START Information provided

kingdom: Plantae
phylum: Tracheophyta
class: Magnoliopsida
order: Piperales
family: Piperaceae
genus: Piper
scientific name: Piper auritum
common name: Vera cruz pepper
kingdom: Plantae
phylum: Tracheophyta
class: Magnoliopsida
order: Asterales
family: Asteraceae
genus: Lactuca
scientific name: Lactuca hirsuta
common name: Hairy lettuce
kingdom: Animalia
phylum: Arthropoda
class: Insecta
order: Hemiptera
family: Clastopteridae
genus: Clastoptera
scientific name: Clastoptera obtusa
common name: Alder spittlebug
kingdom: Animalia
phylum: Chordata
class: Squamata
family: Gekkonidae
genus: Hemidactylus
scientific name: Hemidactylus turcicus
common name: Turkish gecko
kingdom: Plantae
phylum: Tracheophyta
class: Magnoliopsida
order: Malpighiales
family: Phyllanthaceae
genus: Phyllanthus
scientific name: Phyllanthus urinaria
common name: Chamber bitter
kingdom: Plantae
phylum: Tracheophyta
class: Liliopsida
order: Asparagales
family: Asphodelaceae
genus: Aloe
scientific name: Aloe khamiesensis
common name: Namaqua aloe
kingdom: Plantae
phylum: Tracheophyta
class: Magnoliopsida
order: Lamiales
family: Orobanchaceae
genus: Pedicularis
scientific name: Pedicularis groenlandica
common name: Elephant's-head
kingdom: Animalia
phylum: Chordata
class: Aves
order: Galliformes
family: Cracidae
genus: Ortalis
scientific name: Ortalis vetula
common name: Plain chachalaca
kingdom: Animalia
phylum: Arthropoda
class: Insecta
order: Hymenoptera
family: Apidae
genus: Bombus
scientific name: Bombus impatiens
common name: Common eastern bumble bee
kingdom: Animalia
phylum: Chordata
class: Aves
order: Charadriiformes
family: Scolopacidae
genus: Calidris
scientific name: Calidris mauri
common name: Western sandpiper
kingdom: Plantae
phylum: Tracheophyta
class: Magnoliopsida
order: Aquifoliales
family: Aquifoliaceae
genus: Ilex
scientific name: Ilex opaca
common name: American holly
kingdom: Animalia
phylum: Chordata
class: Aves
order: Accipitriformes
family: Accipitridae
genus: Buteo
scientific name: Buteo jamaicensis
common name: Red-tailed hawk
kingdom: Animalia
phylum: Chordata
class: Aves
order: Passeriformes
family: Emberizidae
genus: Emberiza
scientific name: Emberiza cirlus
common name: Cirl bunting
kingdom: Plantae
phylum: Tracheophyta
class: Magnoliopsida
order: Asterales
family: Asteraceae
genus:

END Information provided

▸ Directions for this task
Please copy the rows above word for word, starting with the line that contains "order: Asparagales" and going on through the line that contains "genus: Ilex", with both of those lines included.

▸ Written solution
order: Asparagales
family: Asphodelaceae
genus: Aloe
scientific name: Aloe khamiesensis
common name: Namaqua aloe
kingdom: Plantae
phylum: Tracheophyta
class: Magnoliopsida
order: Lamiales
family: Orobanchaceae
genus: Pedicularis
scientific name: Pedicularis groenlandica
common name: Elephant's-head
kingdom: Animalia
phylum: Chordata
class: Aves
order: Galliformes
family: Cracidae
genus: Ortalis
scientific name: Ortalis vetula
common name: Plain chachalaca
kingdom: Animalia
phylum: Arthropoda
class: Insecta
order: Hymenoptera
family: Apidae
genus: Bombus
scientific name: Bombus impatiens
common name: Common eastern bumble bee
kingdom: Animalia
phylum: Chordata
class: Aves
order: Charadriiformes
family: Scolopacidae
genus: Calidris
scientific name: Calidris mauri
common name: Western sandpiper
kingdom: Plantae
phylum: Tracheophyta
class: Magnoliopsida
order: Aquifoliales
family: Aquifoliaceae
genus: Ilex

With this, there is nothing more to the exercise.